Friday, March 27, 2009

Talking About Artists: Elizabeth Bisbing

Top: Tornado, from the Calamity Series, 2009, collage: ink on paper, 15 1/2 x 11 3/8 inches
Bottom: Mercy (after Simone Martini), from the Paper Madonnas Series, 2008, collage: gouache on paper, with gold leaf, 12 x 8 inches

I met painter Elizabeth Bisbing while I was a student at Rutgers University.  We were introduced by her daughter and my friend, Christine Ramsey-Wade (a seriously talented poet), who invited me to see her mother's work at an art opening in Red Bank, NJ.  Bisbing's earlier works - small, square paintings depicting iconic spools of thread and geometric Monopoly houses in surreal, flat landscapes of bright, eerie color - conveyed complex themes of feminism and domesticity.                         

Bisbing met with me last week to discuss her current body of work that was most recently exhibited at Soho20 Chelsea Gallery in New York and is featured in the traveling group exhibition, The Veil: Visible and Invisible Spaces (now at Indiana University East).  Her medium has shifted to collage, although the painter in her is still very evident, and her imagery is sourced from both the home and the museum.  Referencing and borrowing imagery from famous masterpieces featuring iconic depictions of women, she re-interprets the paintings through small-scale collages, lending them new context and dimensionality.  "I wanted to (reclaim) the word 'Master' since 'Mistress' doesn't work well for women; it has negative associations and implications," commented Bisbing.      

The amount of detail and labor that goes into each of these collages is a testament to Bisbing's patience and love of creating them.  She starts with several drawings that she then traces for her collage elements, essentially creating patterns which can be re-used for several works.  Each element, which is often miniscule in size, is cut from sheets of different shades of colored paper that Bisbing has hand painted herself with gouache.  The final product is painterly and mosaic-like all at once; the painstaking process quite evident in the work.    
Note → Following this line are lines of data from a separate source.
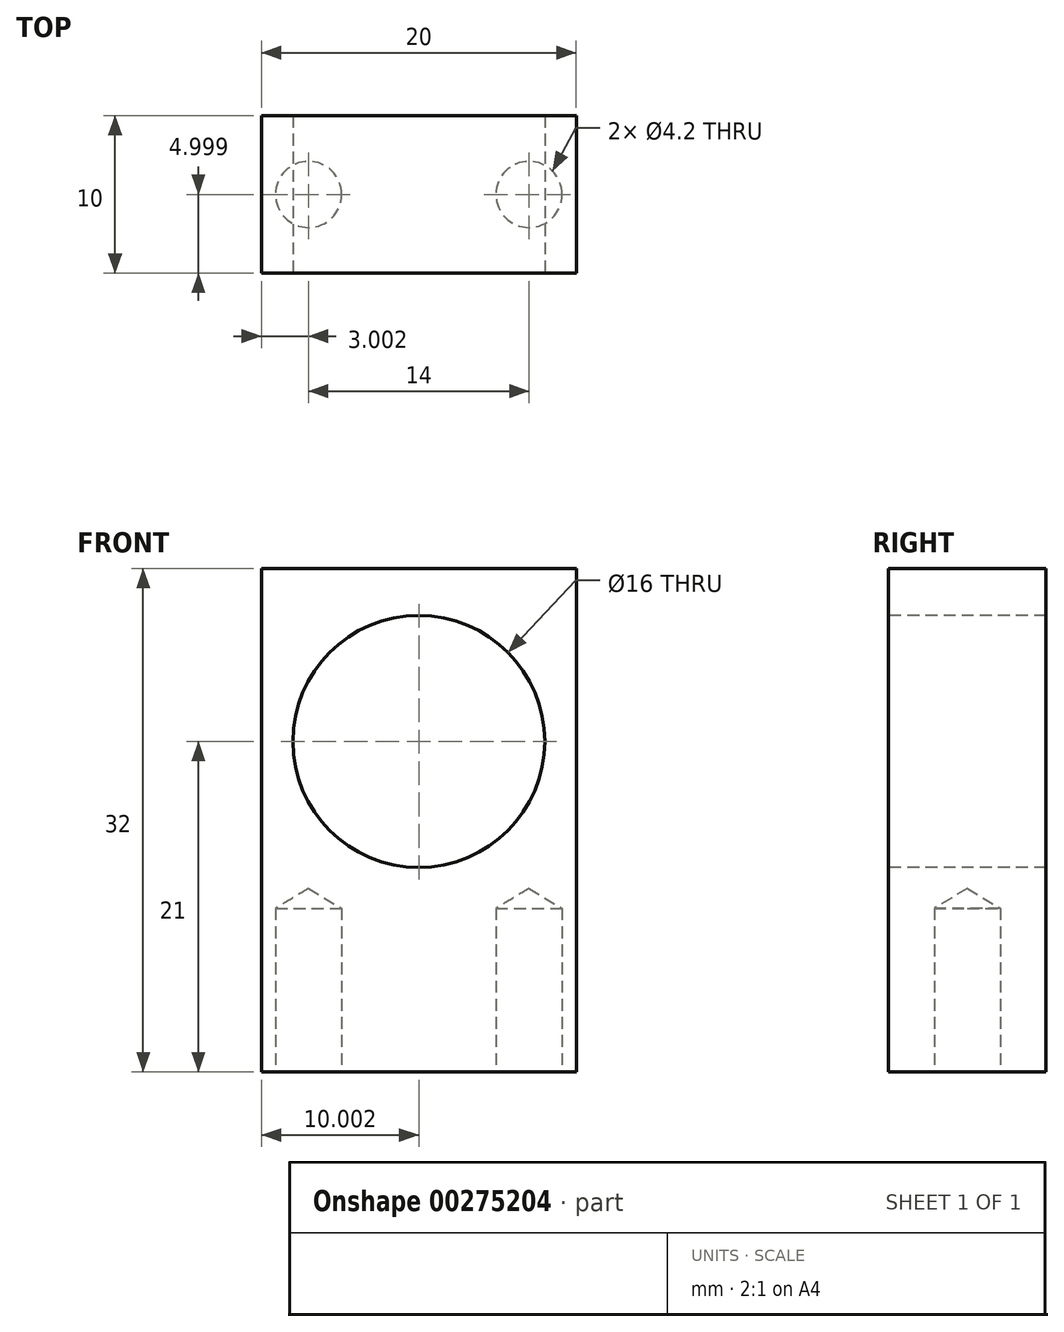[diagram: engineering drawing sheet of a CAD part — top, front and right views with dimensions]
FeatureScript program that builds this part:
annotation { "Feature Type Name" : "Feature", "Feature Type Description" : "" }
export const myFeature = defineFeature(function(context is Context, id is Id, definition is map)
    precondition{}
    {
        {
            var Q0;
            Q0=qCreatedBy(makeId("Top.planeOp"),FACE);
            var sketch = newSketch(context, id + "F0", { "sketchPlane" : qUnion([Q0])});
            skLineSegment(sketch, "E0.bottom", {"start": v(-37.62, 18.06) * mm, "end": v(-17.62, 18.06) * mm});
            skLineSegment(sketch, "E0.top", {"start": v(-37.62, 8.06) * mm, "end": v(-17.62, 8.06) * mm});
            skLineSegment(sketch, "E0.left", {"start": v(-37.62, 18.06) * mm, "end": v(-37.62, 8.06) * mm});
            skLineSegment(sketch, "E0.right", {"start": v(-17.62, 18.06) * mm, "end": v(-17.62, 8.06) * mm});
            skSolve(sketch);
        }
        {
            var Q0;
            Q0=makeQuery(id+"F0.imprint","IMPRINT",FACE,{"disambiguationData":[TD([[makeQuery(id+"F0.imprint","IMPRINT",EDGE,{"derivedFrom":sQuery(id+"F0.wireOp",EDGE,"E0.bottom")}),-1.0]])]});
            extrude(context, id + "F1", {"entities" : qUnion([Q0]), "depth" : 32 * mm});
        }
        {
            var Q0;
            Q0=makeQuery(id+"F1.opExtrude","SWEPT_FACE",FACE,{"disambiguationData":[OSD([sQuery(id+"F0.wireOp",EDGE,"E0.top")])]});
            var sketch = newSketch(context, id + "F2", { "sketchPlane" : qUnion([Q0])});
            skLineSegment(sketch, "E1", {"start": v(-37.62, 21) * mm, "end": v(-17.62, 21) * mm, "construction": true});
            skCircle(sketch, "E2", {"center": v(-27.62, 21) * mm, "radius": 8 * mm});
            skSolve(sketch);
        }
        {
            var Q0;
            Q0=makeQuery(id+"F2.imprint","IMPRINT",FACE,{"disambiguationData":[TD([[makeQuery(id+"F2.imprint","IMPRINT",EDGE,{"derivedFrom":sQuery(id+"F2.wireOp",EDGE,"E2")}),1.0]])]});
            extrude(context, id + "F3", {"entities" : qUnion([Q0]), "operationType" : NewBodyOperationType.REMOVE, "oppositeDirection" : true, "depth" : 25 * mm});
        }
        {
            var Q0;
            Q0=makeQuery(id+"F1.opExtrude","CAP_FACE",FACE,{"disambiguationData":[OSD([sQuery(id+"F0.wireOp",EDGE,"E0.bottom"),sQuery(id+"F0.wireOp",EDGE,"E0.top"),sQuery(id+"F0.wireOp",EDGE,"E0.left"),sQuery(id+"F0.wireOp",EDGE,"E0.right")])],"isStart":true});
            var sketch = newSketch(context, id + "F4", { "sketchPlane" : qUnion([Q0])});
            skLineSegment(sketch, "E3", {"start": v(-27.62, -8.06) * mm, "end": v(-27.62, -18.06) * mm, "construction": true});
            skLineSegment(sketch, "E4", {"start": v(-37.62, -13.06) * mm, "end": v(-17.62, -13.06) * mm, "construction": true});
            skPoint(sketch, "E5", {"position": v(-34.62, -13.06) * mm});
            skPoint(sketch, "E6", {"position": v(-20.62, -13.06) * mm});
            skSolve(sketch);
        }
        {
            var Q0;
            Q0=sQuery(id+"F4.wireOp",VERTEX,"E5");
            var Q1;
            Q1=sQuery(id+"F4.wireOp",VERTEX,"E6");
            var Q2;
            Q2=makeQuery(id+"F1.opExtrude","SWEPT_BODY",BODY,{"disambiguationData":[OSD([sQuery(id+"F0.wireOp",EDGE,"E0.bottom"),sQuery(id+"F0.wireOp",EDGE,"E0.top"),sQuery(id+"F0.wireOp",EDGE,"E0.left"),sQuery(id+"F0.wireOp",EDGE,"E0.right")])]});
            hole(context, id + "F5", {"style" : HoleStyle.SIMPLE, "endStyle" : HoleEndStyle.BLIND, "standardTappedOrClearance" : lookupTablePath({ "standard" : "ISO", "engagement" : "75%", "pitch" : "0.8 mm", "size" : "M5", "type" : "Tapped" }), "standardBlindInLast" : lookupTablePath({ "standard" : "ISO", "engagement" : "75%", "pitch" : "0.8 mm", "size" : "M5", "type" : "Tapped" }), "holeDiameter" : 4.2 * mm, "showTappedDepth" : true, "holeDepth" : 10.4 * mm, "isTappedThrough" : true, "tappedDepth" : 8 * mm, "tapClearance" : 3, "startFromSketch" : true, "locations" : qUnion([Q0, Q1]), "scope" : qUnion([Q2]), "majorDiameter" : 5 * mm});
        }
    });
In addition to referencing masterpieces, Bisbing has created a series of collages which she has titled her "Calamity Series."  These works, in black/white and gray scale, each show two little girls in the direct path of a natural disaster - a shark, a tidal wave or a tornado - innocently going about their play without any awareness or knowledge of danger.  A mother of four, including two grown daughters, Bisbing "wanted to convey what it's like to be or to raise a little girl in our society."  

Even if I didn't know Bisbing personally, I feel as though I would after seeing her work.  From her art making process to her imagery, you get a sense of the artist's desires, hopes and fears; you can imagine just how she might be working in her studio.  It's the work of an accessible visionary; a master you can relate to.    


1 comment:

  1. Lovely and thoughtful writing about Elizabeth's work. She's a wonderful artist; I have collected and live with several of her pieces.